God’s election stimulates our obedience, and our holiness is the crown upon God’s initiative. God and His people, grace and holiness, converge at “the place the LORD our God chooses,” the place where blood atonement is rendered: the cross of Jesus Christ, foreshadowed in all the ceremonies of the entire law, proclaimed and presented in the church of Jesus Christ by means of Word and sacrament. (Question 3)
Deuteronomy 12–26 teaches us that God’s covenantal law (and God’s law is, finally, strictly covenantal) functions properly only within the context of that relationship established by election for holiness.
The apostle Peter put the same truth this way:
But you are a chosen generation, a royal priesthood, a holy nation, His own special people, that you may proclaim the praises of Him who called you out of darkness into His marvelous light; who once were not a people but are now the people of God, who had not obtained mercy but now have obtained mercy (1 Pet. 2:9–10).
The apostle Paul explains it to the Ephesians this way:
For we are His workmanship, created in Christ Jesus for good works, which God prepared beforehand that we should walk in them (Eph. 2:10).
To pastor Titus he writes concerning
our great God and Savior Jesus Christ, who gave Himself for us, that He might redeem us from every lawless deed and purify for Himself His own special people, zealous for good works (Titus 2:14).
Covenant law as our delight
As we conclude our study of Deuteronomy 12–26, we need to reflect on the question: What is the relationship of the New Testament believer to God’s covenantal law? Books have been written in answer to this question, so we can hope only to scratch the surface of this very broad subject.
In our first lesson we asked the student to find all the references in Psalm 119 that speak of the LORD’s law as the believer’s delight. A concordance check would have led to verses 16, 24, 35, 47, 70, 77, 92 and 174. We do not exaggerate when we say that delighting in God’s law is a prominent Old Testament theme! But can we find a similar emphasis in the New Testament?
Writing to believers in Rome about the struggle of indwelling sin, Paul describes it as a contest between the inner and the outer man:
For I delight in the law of God according to the inward man. But I see another law in my members, warring against the law of my mind, and bringing me into captivity to the law of sin which is in my members (Rom. 7:22–23).
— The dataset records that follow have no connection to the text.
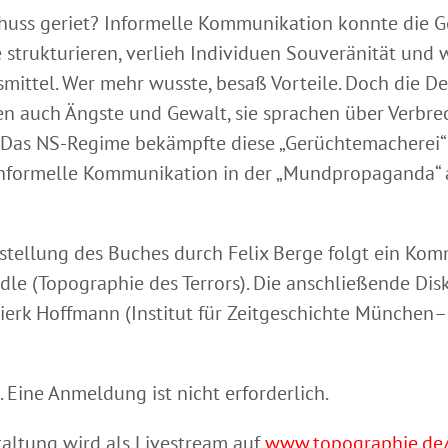
huss geriet? Informelle Kommunikation konnte die G
e strukturieren, verlieh Individuen Souveränität und 
mittel. Wer mehr wusste, besaß Vorteile. Doch die D
ten auch Ängste und Gewalt, sie sprachen über Verbr
 Das NS-Regime bekämpfte diese „Gerüchtemacherei“ 
informelle Kommunikation in der „Mundpropaganda“
rstellung des Buches durch Felix Berge folgt ein Ko
dle (Topographie des Terrors). Die anschließende Dis
ierk Hoffmann (Institut für Zeitgeschichte München–
ei. Eine Anmeldung ist nicht erforderlich.
taltung wird als Livestream auf
www.topographie.de/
Regardless of whether Romans 7 describes pre- or post-conversion experience, the apostle’s statement in verse 22 must be understood as the believer’s confession. The law of God—including the Old Testament, theocratic, covenantal, treaty stipulations we have been studying—delights the believer. Its wisdom, righteousness, goodness and mercy excite heartfelt love in Christ’s disciples. (Question 4)
Our prayerful effort in this Bible study series has been devoted to increasing among God’s people their love for and understanding of His covenantal law as that points us to the Lord Jesus Christ and redemption in Him. May the LORD be pleased so to bless this study that our lives may be filled with worship to His glorious praise, and that our worship be living and vibrant in service to His holy will. Together these form the essence of our covenant response.
Questions for Reflection and Reply
1. Read Mark 7:1–13. Mention examples of the Pharisees invalidating the Word of God by their tradition. Mention examples of the same today.
2. Find passages in the Old Testament that speak of the relationship between the LORD and Israel in terms of marriage, of husband and wife. Where in the New Testament do we read of the church’s relationship to God in terms of marriage?
3. In light of the definition of “covenant” given in the lesson, explain how our obedience serves to assure us that we are elect. Why can’t our obedience be seen as the basis of election? Are all those under God’s covenant elect? Defend your answer from Scripture.
4. Explain two or three of the most meaningful things you have learned from studying Deuteronomy 12:26. How will these affect (1) your worship of God and (2) your work in His service?